** Opening Given records block **
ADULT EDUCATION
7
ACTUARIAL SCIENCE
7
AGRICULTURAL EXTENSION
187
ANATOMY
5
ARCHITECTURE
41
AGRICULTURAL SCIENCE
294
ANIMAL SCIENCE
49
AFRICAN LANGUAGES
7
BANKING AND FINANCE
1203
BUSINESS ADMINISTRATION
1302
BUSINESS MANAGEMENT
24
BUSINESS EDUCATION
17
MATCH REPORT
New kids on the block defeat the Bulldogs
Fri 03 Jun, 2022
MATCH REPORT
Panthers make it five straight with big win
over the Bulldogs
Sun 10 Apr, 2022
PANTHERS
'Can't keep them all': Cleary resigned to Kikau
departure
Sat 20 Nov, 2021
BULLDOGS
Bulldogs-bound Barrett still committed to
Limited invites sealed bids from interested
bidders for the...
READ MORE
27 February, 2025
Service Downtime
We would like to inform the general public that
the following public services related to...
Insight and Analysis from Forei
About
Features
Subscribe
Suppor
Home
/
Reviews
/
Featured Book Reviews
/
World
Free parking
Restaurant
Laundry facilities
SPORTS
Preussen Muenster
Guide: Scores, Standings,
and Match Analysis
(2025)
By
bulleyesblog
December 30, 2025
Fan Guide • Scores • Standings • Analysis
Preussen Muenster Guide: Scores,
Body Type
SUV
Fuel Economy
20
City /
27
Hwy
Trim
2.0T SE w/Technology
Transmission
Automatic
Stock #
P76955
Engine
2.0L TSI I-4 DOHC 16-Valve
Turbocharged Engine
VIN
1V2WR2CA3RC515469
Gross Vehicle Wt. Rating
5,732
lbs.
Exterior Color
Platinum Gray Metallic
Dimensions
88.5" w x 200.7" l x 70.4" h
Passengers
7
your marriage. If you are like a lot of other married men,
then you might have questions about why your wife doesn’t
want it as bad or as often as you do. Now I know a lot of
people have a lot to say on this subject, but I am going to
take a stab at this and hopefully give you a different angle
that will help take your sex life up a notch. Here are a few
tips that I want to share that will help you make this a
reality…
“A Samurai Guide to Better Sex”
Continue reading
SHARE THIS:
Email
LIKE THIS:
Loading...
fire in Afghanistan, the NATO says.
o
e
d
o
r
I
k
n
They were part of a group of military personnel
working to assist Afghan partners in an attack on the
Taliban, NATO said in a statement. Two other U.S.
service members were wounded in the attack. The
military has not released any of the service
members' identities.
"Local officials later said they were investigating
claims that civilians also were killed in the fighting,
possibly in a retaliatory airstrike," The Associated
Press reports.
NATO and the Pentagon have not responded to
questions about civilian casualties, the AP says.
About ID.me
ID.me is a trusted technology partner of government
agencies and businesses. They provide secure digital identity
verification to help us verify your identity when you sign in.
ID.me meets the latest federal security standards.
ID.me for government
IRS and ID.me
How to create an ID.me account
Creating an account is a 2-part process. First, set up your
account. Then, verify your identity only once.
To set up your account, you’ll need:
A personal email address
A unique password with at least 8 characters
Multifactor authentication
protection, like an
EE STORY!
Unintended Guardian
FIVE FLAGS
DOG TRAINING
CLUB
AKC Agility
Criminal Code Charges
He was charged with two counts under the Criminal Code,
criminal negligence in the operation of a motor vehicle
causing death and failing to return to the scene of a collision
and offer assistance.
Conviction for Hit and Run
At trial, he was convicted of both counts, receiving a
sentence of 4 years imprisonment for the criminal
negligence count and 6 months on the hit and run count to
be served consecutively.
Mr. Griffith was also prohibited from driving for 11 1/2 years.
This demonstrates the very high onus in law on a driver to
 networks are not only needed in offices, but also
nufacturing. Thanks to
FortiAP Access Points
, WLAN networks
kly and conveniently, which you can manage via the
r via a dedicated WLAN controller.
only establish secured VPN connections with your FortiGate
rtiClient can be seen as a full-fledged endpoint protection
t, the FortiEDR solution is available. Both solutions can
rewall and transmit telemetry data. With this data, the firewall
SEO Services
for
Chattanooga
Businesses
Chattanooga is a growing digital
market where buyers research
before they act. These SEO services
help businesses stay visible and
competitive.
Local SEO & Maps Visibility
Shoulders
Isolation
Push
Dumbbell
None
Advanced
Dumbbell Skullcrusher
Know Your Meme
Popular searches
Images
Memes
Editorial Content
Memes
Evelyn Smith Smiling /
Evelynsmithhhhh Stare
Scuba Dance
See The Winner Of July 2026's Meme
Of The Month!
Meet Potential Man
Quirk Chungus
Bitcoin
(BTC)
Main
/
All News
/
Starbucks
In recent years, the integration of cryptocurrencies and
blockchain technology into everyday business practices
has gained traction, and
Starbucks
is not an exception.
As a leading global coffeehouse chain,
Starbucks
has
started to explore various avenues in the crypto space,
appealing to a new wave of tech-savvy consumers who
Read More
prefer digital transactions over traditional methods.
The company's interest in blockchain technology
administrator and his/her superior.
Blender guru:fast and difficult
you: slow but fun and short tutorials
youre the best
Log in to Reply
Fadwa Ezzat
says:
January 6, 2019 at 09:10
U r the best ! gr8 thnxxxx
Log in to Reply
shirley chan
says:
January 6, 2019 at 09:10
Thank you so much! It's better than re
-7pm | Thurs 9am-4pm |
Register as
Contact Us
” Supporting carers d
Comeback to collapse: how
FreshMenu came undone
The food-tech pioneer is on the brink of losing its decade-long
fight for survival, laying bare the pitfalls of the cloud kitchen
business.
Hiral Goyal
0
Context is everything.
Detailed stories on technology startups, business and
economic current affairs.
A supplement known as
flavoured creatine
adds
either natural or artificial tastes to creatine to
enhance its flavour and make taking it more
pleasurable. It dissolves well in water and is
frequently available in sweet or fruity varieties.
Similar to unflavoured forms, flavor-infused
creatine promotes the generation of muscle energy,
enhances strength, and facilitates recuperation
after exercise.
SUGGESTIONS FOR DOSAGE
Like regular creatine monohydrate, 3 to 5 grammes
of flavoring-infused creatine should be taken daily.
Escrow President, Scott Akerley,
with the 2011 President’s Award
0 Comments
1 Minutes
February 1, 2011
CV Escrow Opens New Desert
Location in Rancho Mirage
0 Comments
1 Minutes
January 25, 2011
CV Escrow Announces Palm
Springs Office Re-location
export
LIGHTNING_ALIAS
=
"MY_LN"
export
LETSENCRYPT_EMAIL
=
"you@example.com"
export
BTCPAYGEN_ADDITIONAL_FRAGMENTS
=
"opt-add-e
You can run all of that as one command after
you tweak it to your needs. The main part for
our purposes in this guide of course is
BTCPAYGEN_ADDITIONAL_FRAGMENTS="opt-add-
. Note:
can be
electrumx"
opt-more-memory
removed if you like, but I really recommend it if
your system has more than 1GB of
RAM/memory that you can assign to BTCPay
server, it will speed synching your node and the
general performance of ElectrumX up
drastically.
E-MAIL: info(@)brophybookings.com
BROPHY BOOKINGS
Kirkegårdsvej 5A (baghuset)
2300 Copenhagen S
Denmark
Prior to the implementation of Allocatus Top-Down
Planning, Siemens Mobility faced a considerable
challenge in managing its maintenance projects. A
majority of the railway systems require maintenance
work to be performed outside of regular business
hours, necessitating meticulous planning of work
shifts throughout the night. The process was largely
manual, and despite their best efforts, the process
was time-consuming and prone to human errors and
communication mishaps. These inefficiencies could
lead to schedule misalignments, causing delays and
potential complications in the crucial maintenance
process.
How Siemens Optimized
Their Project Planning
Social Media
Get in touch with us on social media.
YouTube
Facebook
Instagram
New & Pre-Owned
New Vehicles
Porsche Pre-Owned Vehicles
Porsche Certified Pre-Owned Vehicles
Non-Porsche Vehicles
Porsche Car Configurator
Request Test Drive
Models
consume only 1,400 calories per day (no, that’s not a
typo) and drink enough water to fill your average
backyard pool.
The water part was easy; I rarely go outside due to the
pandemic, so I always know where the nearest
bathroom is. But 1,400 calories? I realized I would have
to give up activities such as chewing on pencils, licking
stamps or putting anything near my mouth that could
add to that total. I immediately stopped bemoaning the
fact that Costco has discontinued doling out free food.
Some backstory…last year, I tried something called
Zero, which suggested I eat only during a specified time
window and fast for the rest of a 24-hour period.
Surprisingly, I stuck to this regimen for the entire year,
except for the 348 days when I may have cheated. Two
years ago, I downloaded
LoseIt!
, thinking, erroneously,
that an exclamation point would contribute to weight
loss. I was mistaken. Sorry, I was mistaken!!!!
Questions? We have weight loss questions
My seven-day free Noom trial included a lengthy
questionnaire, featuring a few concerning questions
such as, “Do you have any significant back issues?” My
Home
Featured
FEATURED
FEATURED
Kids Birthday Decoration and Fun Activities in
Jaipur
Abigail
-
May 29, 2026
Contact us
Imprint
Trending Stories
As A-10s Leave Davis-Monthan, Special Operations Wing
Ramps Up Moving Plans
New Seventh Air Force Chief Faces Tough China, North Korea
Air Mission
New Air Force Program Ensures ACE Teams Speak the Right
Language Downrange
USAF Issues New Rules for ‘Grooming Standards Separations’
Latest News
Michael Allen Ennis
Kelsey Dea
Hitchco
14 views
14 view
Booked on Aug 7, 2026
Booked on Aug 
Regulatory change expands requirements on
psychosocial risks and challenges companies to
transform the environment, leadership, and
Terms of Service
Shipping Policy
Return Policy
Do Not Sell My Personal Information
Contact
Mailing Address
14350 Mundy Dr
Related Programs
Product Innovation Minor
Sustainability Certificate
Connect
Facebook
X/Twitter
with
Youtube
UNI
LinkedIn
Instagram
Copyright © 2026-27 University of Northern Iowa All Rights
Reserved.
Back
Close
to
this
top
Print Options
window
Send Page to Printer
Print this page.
** Closing Given records block **
## [Brief]
Could you please report how many lines of the listing above hold the word "networks"? Only the number is needed.

## [Expected output]
2